Millions of viewers to lose TV access
Karen Thorne says "We are certain that millions of South Africans are going to lose access to television if the analogue switch-off takes place as scheduled at the end of March".

"We know that less than half of the government decoders have been installed nationally and there are few decoders available for those who do not qualify for the subsidised devices. The major retail stores don't stock them so you have to find one at a specialist retailer or online supplier."

"We don't know how many digital TV sets with integrated tuners are out there, but we do know from the Broadcasting Research Council (BRC) that the proportion of television households that only receive free-to-air television stands at around 5.6 million."

"Multiply that figure by an average of 2.5 people in a TV household and that gives you an estimate of 14 million affected people. Many of these viewers are going to find themselves without television on April Fool's Day if analogue signals are switched off, particularly in the cities."

She says that a significant loss of audience will be tough on free-to-air broadcasters and could even be catastrophic for community TV channels like Cape Town TV.

"But the woes of the community TV sector don't end there - SA’s community television stations are being forced to shift from their local focus to become provincial broadcasters."

"While the expansion of broadcast footprints will bring more potential viewers into the ambit of community TV activities, it poses significant challenges for community broadcasters."

"For one thing, it dramatically increases transmission costs because many more transmitters must be hired from the national signal distributor, Sentech."

"CTV's signal distribution costs will rise from R60 000 a month to R1.8 million a month - an increase of 2900%," she says.

"We have been raising this issue with the government for many years but nothing has been done on the policy front to address this problem."


Rush to sell spectrum damaging SA TV
Karen Thorne says "The prime driver for the analogue switch-off is the auction of frequency spectrum to cellular operators, which has just taken place.

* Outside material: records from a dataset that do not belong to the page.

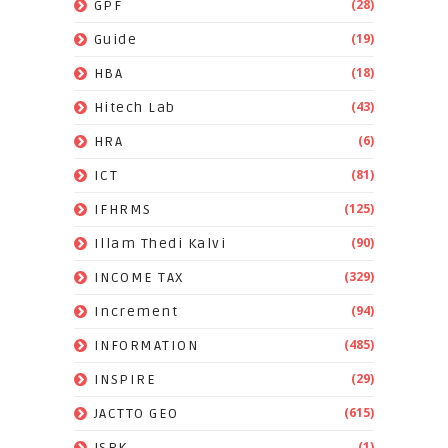
(28)
GPF
(19)
Guide
(18)
HBA
(43)
Hitech Lab
(6)
HRA
(81)
ICT
(125)
IFHRMS
(90)
Illam Thedi Kalvi
(329)
INCOME TAX
(94)
Increment
(485)
INFORMATION
(29)
INSPIRE
(615)
JACTTO GEO
(1)
JSRK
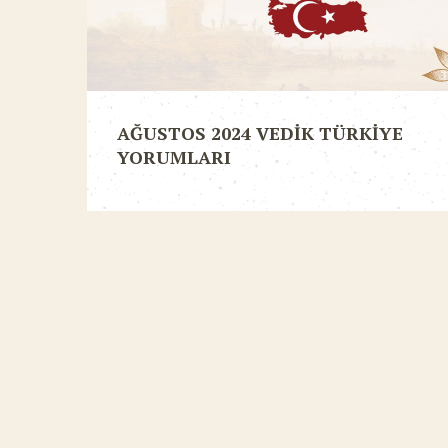
AĞUSTOS 2024 VEDİK TÜRKİYE
YORUMLARI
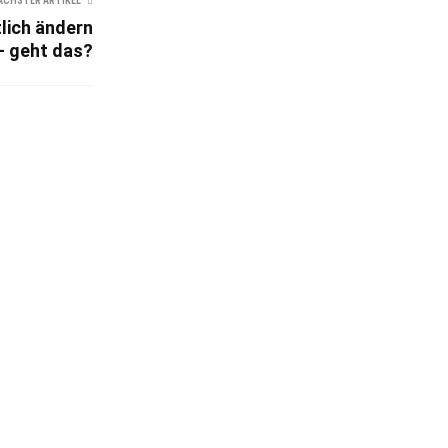
ÄCHSTER ARTIKEL
lich ändern
– geht das?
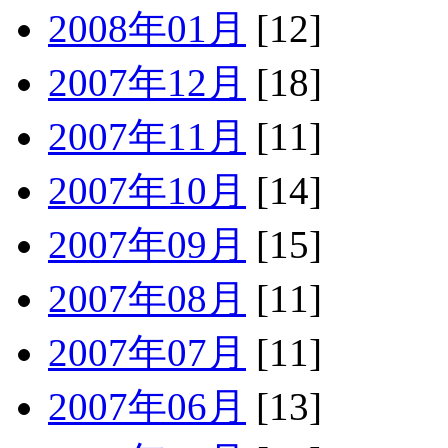
2008年01月
[12]
2007年12月
[18]
2007年11月
[11]
2007年10月
[14]
2007年09月
[15]
2007年08月
[11]
2007年07月
[11]
2007年06月
[13]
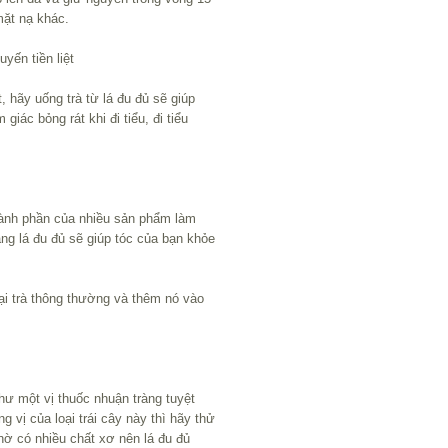
mặt nạ khác.
uyến tiền liệt
, hãy uống trà từ lá đu đủ sẽ giúp
iác bỏng rát khi đi tiểu, đi tiểu
hành phần của nhiều sản phẩm làm
ng lá đu đủ sẽ giúp tóc của bạn khỏe
ại trà thông thường và thêm nó vào
hư một vị thuốc nhuận tràng tuyệt
 vị của loại trái cây này thì hãy thử
hờ có nhiều chất xơ nên lá đu đủ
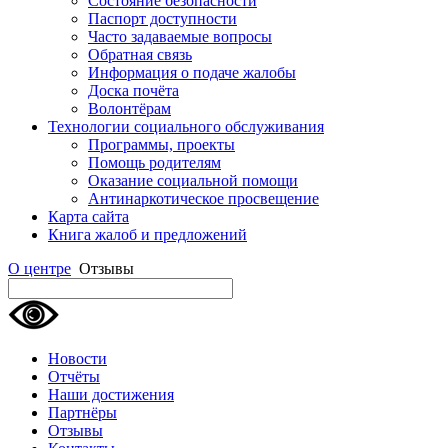
Состояние безопасности
Паспорт доступности
Часто задаваемые вопросы
Обратная связь
Информация о подаче жалобы
Доска почёта
Волонтёрам
Технологии социального обслуживания
Программы, проекты
Помощь родителям
Оказание социальной помощи
Антинаркотическое просвещение
Карта сайта
Книга жалоб и предложений
О центре
Отзывы
Новости
Отчёты
Наши достижения
Партнёры
Отзывы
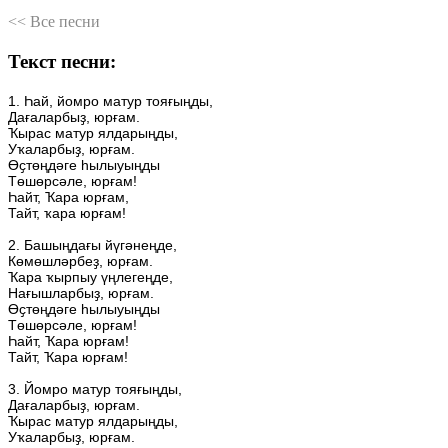
<< Все песни
Текст песни:
1.
Һай,
йомро
матур
тояғыңды,
Дағаларбыҙ,
юрғам.
Ҡырас
матур
ялдарыңды,
Уҡаларбыҙ,
юрғам.
Өҫтөңдәге
hылыуыңды
Төшөрсәле,
юрғам!
Һайт,
Ҡара
юрғам,
Тайт,
ҡара
юрғам!
2.
Башыңдағы
йүгәнеңде,
Көмөшләрбеҙ,
юрғам.
Ҡара
ҡырпыу
үңлегеңде,
Нағышларбыҙ,
юрғам.
Өҫтөңдәге
һылыуыңды
Төшөрсәле,
юрғам!
Һайт,
Ҡара
юрғам!
Тайт,
Ҡара
юрғам!
3.
Йомро
матур
тояғыңды,
Дағаларбыҙ,
юрғам.
Ҡырас
матур
ялдарыңды,
Уҡаларбыҙ,
юрғам.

Cape Town TV operates on the frequency 559.25 MHz, which is not a part of the digital dividend, so postponing switching it off will not disrupt the spectrum auction and the allocation of frequencies to bidders in that market."

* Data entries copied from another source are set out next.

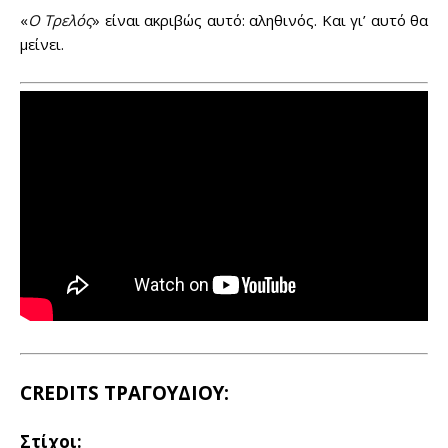
«
Ο Τρελός
» είναι ακριβώς αυτό: αληθινός. Και γι’ αυτό θα
μείνει.
CREDITS
ΤΡΑΓΟΥΔΙΟΥ:
Στίχοι:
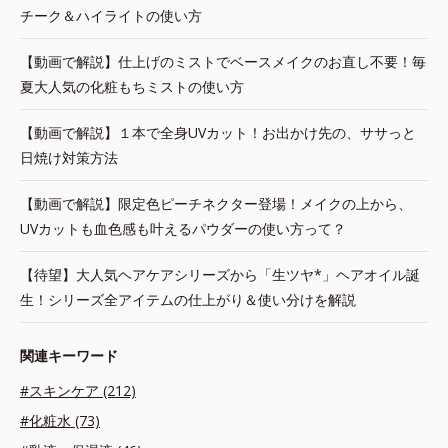
チーク＆ハイライトの使い方
【動画で解説】仕上げのミストでベースメイクのお直し不要！毎
夏大人気の化粧もちミストの使い方
【動画で解説】１本で全身UVカット！お出かけ先の、ササっと
日焼け対策方法
【動画で解説】限定色ピーチネクター登場！メイクの上から、
UVカットも血色感も叶えるパウダーの使い方って？
【待望】大人気ヘアケアシリーズから「生ツヤ*」ヘアオイル誕
生！シリーズ全アイテムの仕上がり＆使い分けを解説
関連キーワード
#スキンケア (212)
#化粧水 (73)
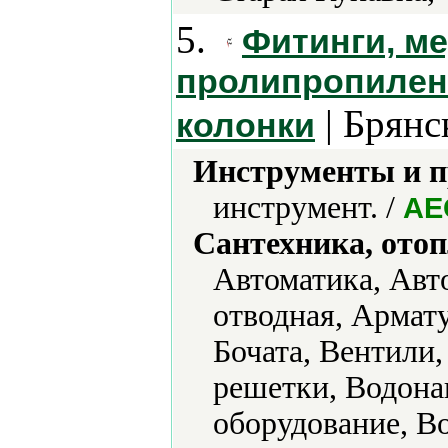
5.
Фитинги, м
пролипропилено
| Брянс
колонки
Инструменты и 
инструмент. /
AE
Сантехника, отоп
Автоматика, Авт
отводная, Армат
Бочата, Вентили
решетки, Водона
оборудование, В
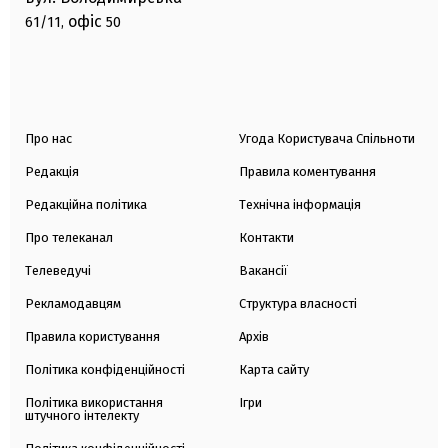
офіс
61/11,
50
Про нас
Угода Користувача Спільноти
Редакція
Правила коментування
Редакційна політика
Технічна інформація
Про телеканал
Контакти
Телеведучі
Вакансії
Рекламодавцям
Структура власності
Правила користування
Архів
Політика конфіденційності
Карта сайту
Політика використання
Ігри
штучного інтелекту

"We have asked Khumbudzo Ntshavheni to postpone the analogue switch-off for this frequency so that the dual illumination period is extended for Cape Town TV. This will enable us to continue reaching Capetonians until such time as there is a reasonable business case for CTV to exist in a sustainable fashion on the DTT network."

CTV says it has joined the #SaveFreeTV movement launched by civil society organisations concerned that the government's scheduled analogue switch-off date of 31 March will deprive millions of South Africans from access to television due to the shortage of DTT receivers.

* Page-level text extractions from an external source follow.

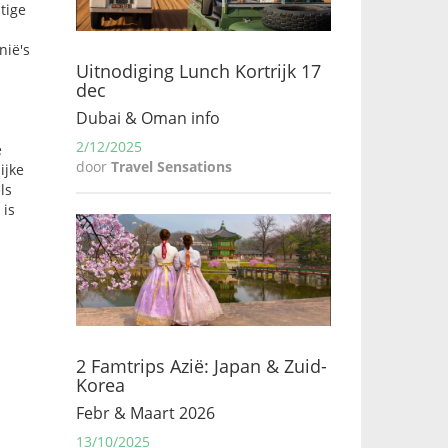
tige
nië's
Uitnodiging Lunch Kortrijk 17
dec
Dubai & Oman info
2/12/2025
e
door
Travel Sensations
ijke
ls
 is
2 Famtrips Azië: Japan & Zuid-
Korea
Febr & Maart 2026
13/10/2025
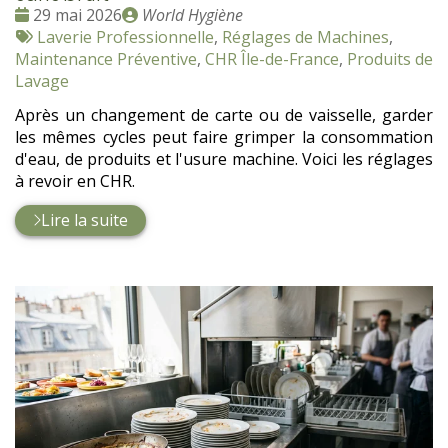
Date
Publié
29 mai 2026
World Hygiène
:
Tags
par
Laverie Professionnelle
,
Réglages de Machines
,
:
Maintenance Préventive
,
CHR Île-de-France
,
Produits de
Lavage
Après un changement de carte ou de vaisselle, garder
les mêmes cycles peut faire grimper la consommation
d'eau, de produits et l'usure machine. Voici les réglages
à revoir en CHR.
Lire la suite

"CTV shares the concerns that e.tv and the #SaveFreeTV campaign are raising to postpone the analogue-switch-off in the major population areas until there is an adequate base of free-to-air viewers on DTT."

Karen Thorne says the South African government is "not paying attention to the fate of free-to-air television after the analogue switch-off in its rush to sell-off frequency spectrum to the cellular operators".

"We understand that the SABC saw a 30% drop-off in viewership in the Free State after its transmitters were switched off in that province. Even this level of viewership loss will hit community channels hard, but they are likely to lose even higher proportions as their lower-income audiences scramble to find viewing options."

"We want to see an orderly, well-managed and realistic process of migrating people to DTT," she says.

"This needs more time than is presently being allowed and the government must engage in a constructive fashion with all stakeholders to ensure that this happens successfully."